[CentOS-virt] BUG: soft lockup detected on CPU#?

Sun Jan 20 00:29:38 UTC 2008
Brett Worth <brett at worth.id.au>

Hello All.

I've just started looking into Xen and have a test environment in place.  I'm seeing an
annoying problem that I thought worthy of a post.


I have 2 x HP DL585 servers each with 4 Dual core Opterons (non-vmx) and 16GB RAM
configured as Xen servers.  These run CentOS 5.1 with the latest updates applied.  These
system both attach to an iSCSI target which is an HP DL385 running ietd and serving SAN
based storage.

I have a test VM running CentOS 5.1 also updated.

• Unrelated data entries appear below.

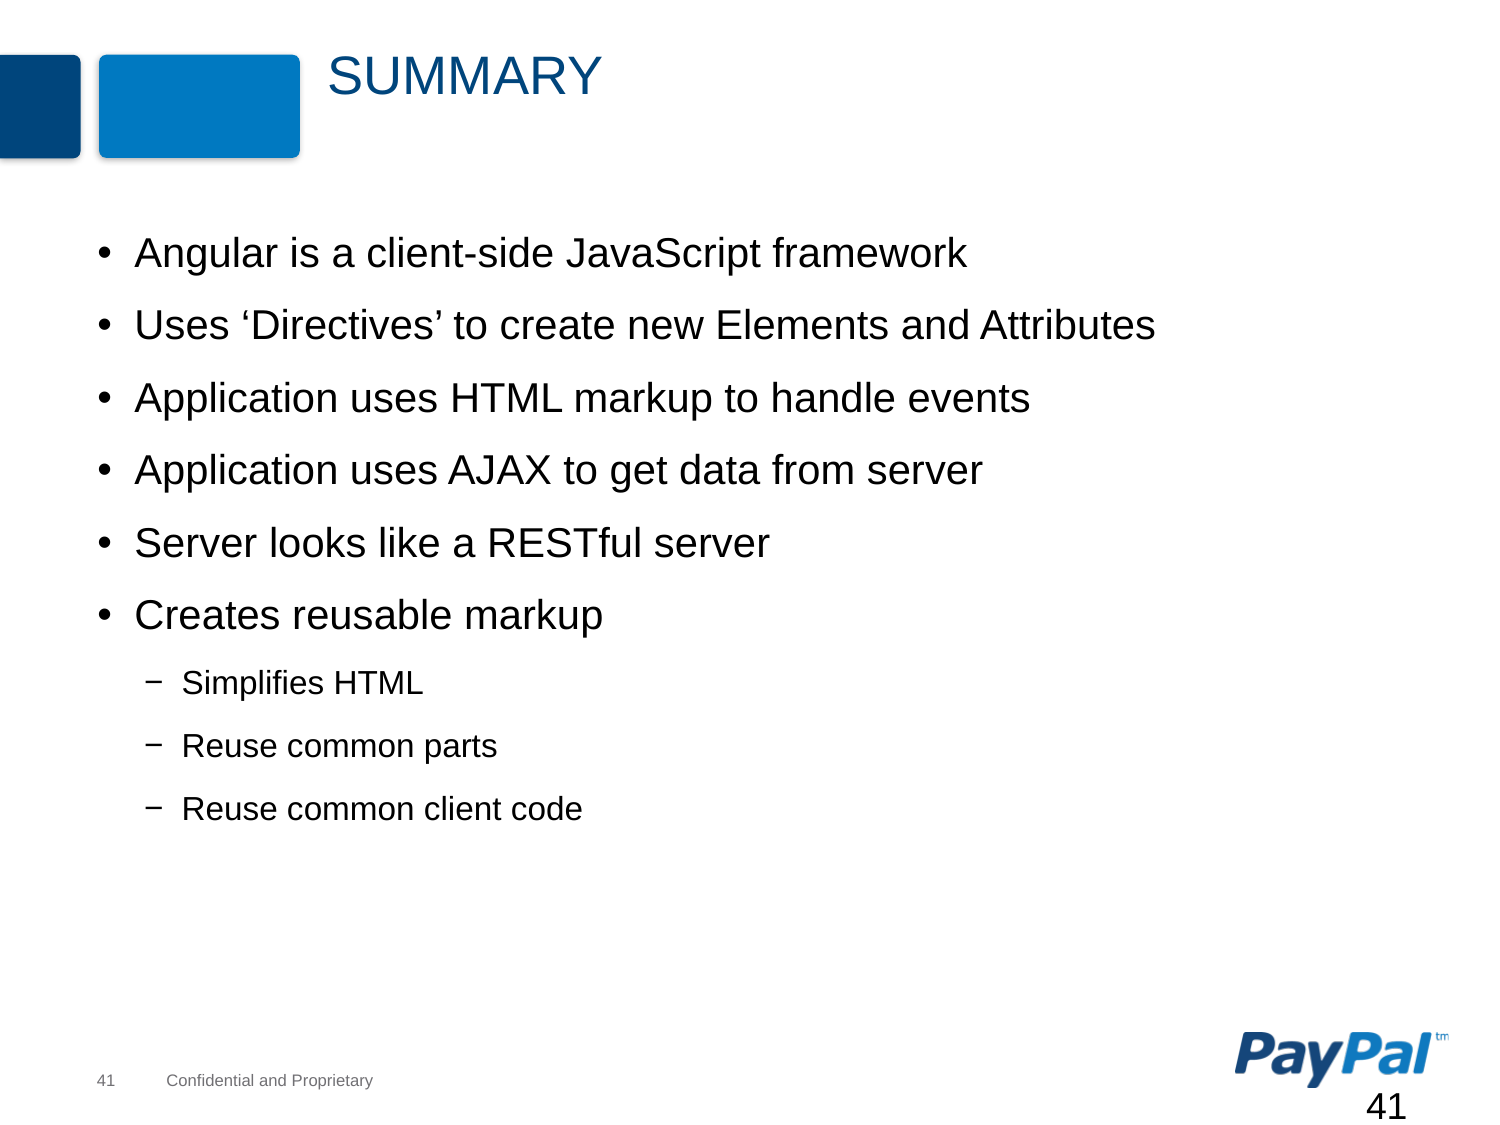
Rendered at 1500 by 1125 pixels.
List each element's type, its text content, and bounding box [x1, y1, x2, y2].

picture [1235, 1032, 1449, 1088]
list Angular is a client-side JavaScript framework Uses ‘Directives’ to create new Elements and Attributes Application uses HTML markup to handle events Application uses AJAX to get data from server Server looks like a RESTful server Creates reusable markup Simplifies HTML Reuse common parts Reuse common client code [82, 221, 1413, 1013]
slide_number 41 [1351, 1074, 1500, 1125]
title Summary [312, 37, 1463, 175]
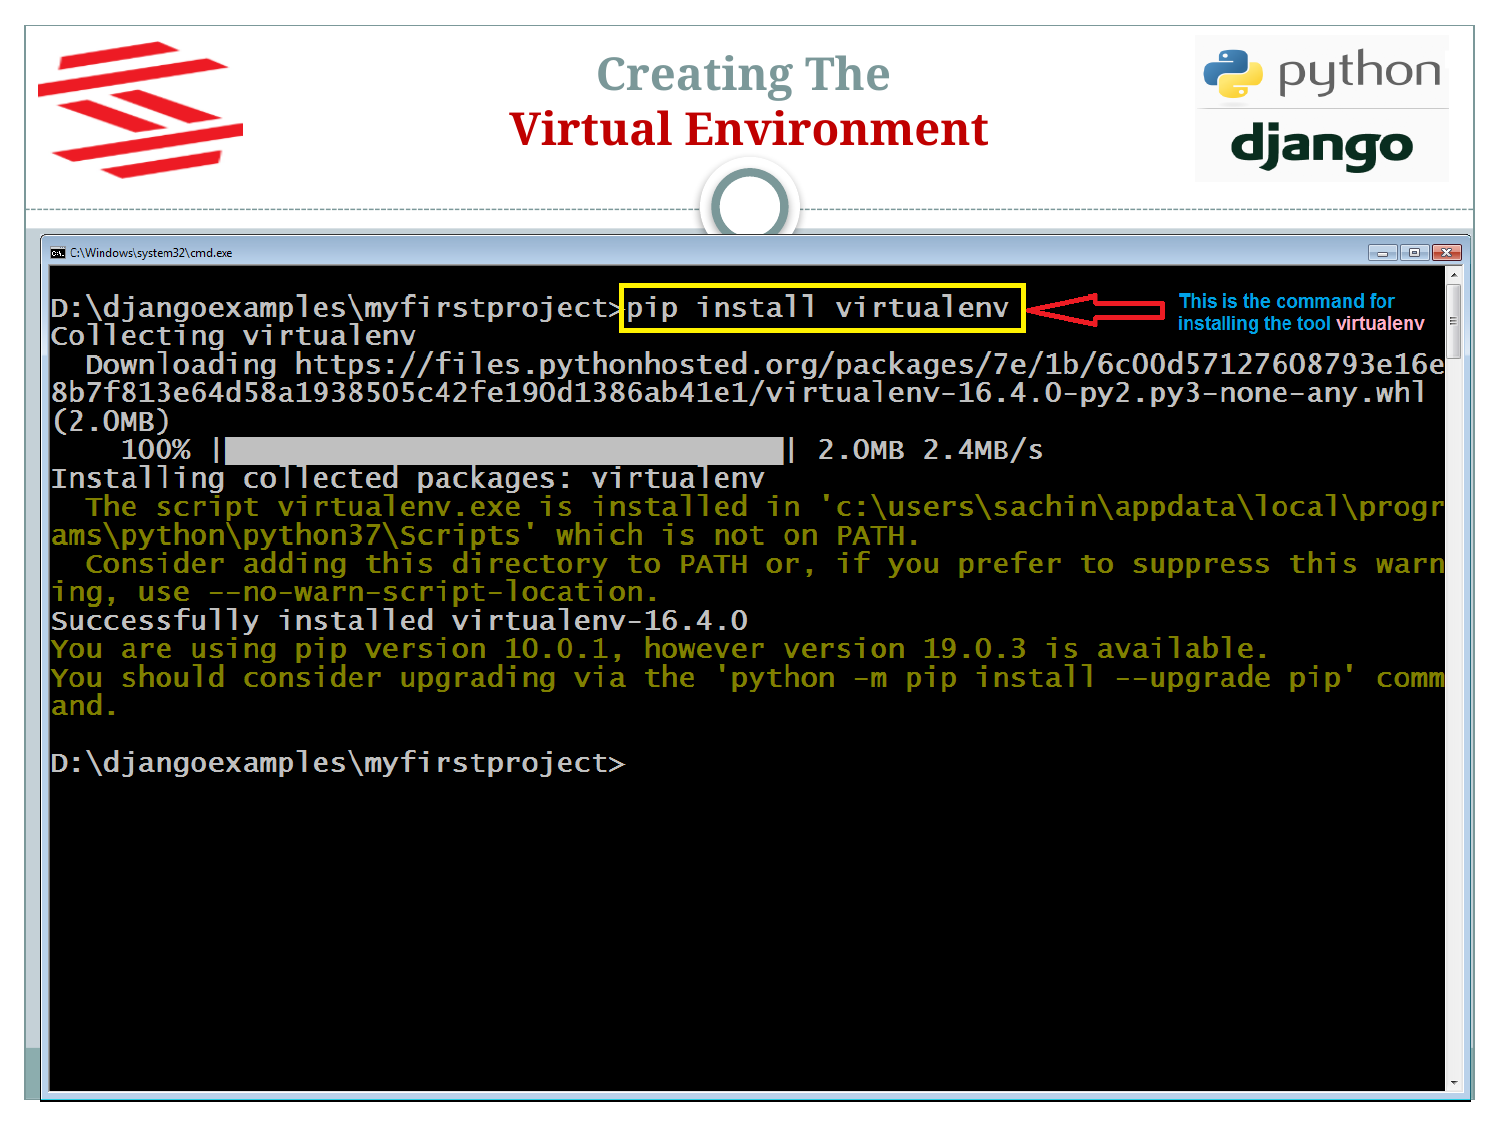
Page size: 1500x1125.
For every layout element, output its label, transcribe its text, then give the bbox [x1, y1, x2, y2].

picture [1195, 34, 1449, 183]
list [40, 234, 1471, 1102]
title Creating The Virtual Environment [237, 37, 1190, 162]
picture [37, 40, 243, 185]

If I run the VM on a single server everything is OK.  If I do a migrate of the VM to the
other server I start getting random "BUG: soft lockup detected on CPU#?" messages on the
VM console.  The messages seem to happen with IO but not every time.  A reboot of the VM
on the new server will stop these messages.

I've also left the VM running overnight a couple of times and when I do I find that any
external sessions (ssh) are hung in the morning but the console session is not.  New ssh
sessions can be started and seem to work.

After much googling it looks like the kernel messages can occur if dom0 is very busy but
mine is not.

Any suggestions?


Brett Worth